Mariana Alfaro , Assistant Campus Editor

Northwestern will hold its annual 10-day Martin Luther King Jr. celebration starting Saturday with a day of service. The events include a candlelight vigil Monday night in Alice Millar Chapel and a speech by civil rights lawyer and activist Michelle Alexander.

For the first time in NU history, the celebration will include a student oratorical contest held Monday at Norris University Center’s McCormick Auditorium. Three students will recite orations inspired by King, and the winner will speak during the keynote event.

“This is the first time we have tried to engage students in actively participating in and thinking about King and also giving an opportunity for the students to be showcased in the keynote address,” said Medill Prof. Charles Whitaker, a co-chair for the celebration’s planning committee and a Students Publishing Company board member.

The keynote speaker this year is Alexander, who currently works at both the Kirwan Institute for the Study of Race and Ethnicity and the Moritz College of Law at The Ohio State University. She will speak at Pick-Staiger Concert Hall on Jan. 26 at 6 p.m.

“Michelle Alexander’s book ‘The New Jim Crow’ is a really trenchant work that looks at the issues of today that are affecting the African-American community,” Whitaker said. “It is a new way of looking at institutional racism and beginning to address the still nagging problems of racism.”

Alexander also helped lead a national campaign against racial profiling through law enforcement while serving as the director of the Racial Justice Project for the ACLU of Northern California.

Members of Alpha Phi Alpha at NU are collaborating with University Chaplain Timothy Stevens on this year’s candlelight vigil in honor of King.

“Dr. King was an Alpha and the Alphas have taken the lead in helping the University organize the proper celebration of Dr. King, even before there was a holiday,”  Stevens, the planning committee’s other co-chair, said.

Carol Moseley Braun, former ambassador of the United States to New Zealand and Samoa, will speak during the candlelight vigil. The former presidential candidate remains the only African-American woman to have ever served in the U.S. Senate.

“Traditionally the purpose of the candlelight speakers is to recognize the importance of the religious conventions that Dr.

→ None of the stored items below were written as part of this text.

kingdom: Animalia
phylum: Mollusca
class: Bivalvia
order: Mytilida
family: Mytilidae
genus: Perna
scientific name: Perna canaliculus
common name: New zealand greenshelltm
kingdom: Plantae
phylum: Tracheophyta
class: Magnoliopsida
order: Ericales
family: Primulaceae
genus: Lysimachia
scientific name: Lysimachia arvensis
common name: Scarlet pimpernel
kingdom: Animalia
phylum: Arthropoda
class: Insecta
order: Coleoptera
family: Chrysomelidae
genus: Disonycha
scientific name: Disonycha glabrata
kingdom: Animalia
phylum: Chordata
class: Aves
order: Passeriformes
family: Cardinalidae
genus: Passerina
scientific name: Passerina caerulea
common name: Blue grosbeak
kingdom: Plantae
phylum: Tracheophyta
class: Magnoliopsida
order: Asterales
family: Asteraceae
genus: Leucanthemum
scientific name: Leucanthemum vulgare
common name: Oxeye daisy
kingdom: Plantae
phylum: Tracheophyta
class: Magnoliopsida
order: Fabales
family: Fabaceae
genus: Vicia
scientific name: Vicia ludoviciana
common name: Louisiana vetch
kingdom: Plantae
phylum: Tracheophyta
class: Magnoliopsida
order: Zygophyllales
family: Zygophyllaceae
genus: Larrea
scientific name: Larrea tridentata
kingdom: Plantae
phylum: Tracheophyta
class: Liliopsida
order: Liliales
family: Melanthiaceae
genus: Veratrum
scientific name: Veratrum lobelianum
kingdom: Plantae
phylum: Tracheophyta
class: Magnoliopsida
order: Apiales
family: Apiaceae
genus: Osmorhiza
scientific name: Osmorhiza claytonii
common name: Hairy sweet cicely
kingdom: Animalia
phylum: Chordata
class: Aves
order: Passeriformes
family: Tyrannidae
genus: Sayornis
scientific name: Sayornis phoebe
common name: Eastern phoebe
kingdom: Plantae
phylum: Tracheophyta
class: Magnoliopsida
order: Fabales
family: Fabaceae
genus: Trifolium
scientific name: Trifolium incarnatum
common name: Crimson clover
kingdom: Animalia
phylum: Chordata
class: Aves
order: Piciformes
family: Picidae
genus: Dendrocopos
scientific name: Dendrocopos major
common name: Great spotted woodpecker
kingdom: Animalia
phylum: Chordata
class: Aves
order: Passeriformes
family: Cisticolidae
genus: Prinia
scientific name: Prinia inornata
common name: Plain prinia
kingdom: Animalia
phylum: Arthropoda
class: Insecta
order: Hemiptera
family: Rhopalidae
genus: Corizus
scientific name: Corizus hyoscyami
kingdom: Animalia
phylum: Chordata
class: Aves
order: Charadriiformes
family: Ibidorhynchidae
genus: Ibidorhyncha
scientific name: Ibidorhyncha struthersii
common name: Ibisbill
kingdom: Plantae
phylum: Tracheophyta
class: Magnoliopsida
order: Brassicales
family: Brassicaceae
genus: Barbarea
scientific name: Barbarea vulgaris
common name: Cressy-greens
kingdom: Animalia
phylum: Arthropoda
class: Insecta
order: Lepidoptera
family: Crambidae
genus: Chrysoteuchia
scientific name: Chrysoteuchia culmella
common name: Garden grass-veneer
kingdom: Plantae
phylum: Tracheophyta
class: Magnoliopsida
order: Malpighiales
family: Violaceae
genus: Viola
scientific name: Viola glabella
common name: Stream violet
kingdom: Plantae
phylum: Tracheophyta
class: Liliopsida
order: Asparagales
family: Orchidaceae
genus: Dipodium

King embodied,” Stevens said. “He was a minister, he served churches … all of this was important to his civil rights work and with the candlelight vigil we hope to highlight that.”

Both the keynote and the candlelight vigil events are open to the general public, with sign language translation provided.

A screening of the documentary “White Like Me” is scheduled for Jan. 26 at 4:30 p.m. at the Graduate Student Commons, as well as Harambee, an event co-sponsored by African American Student Affairs and For Members Only that will be held Jan. 30 at the Louis Room in Norris University Center.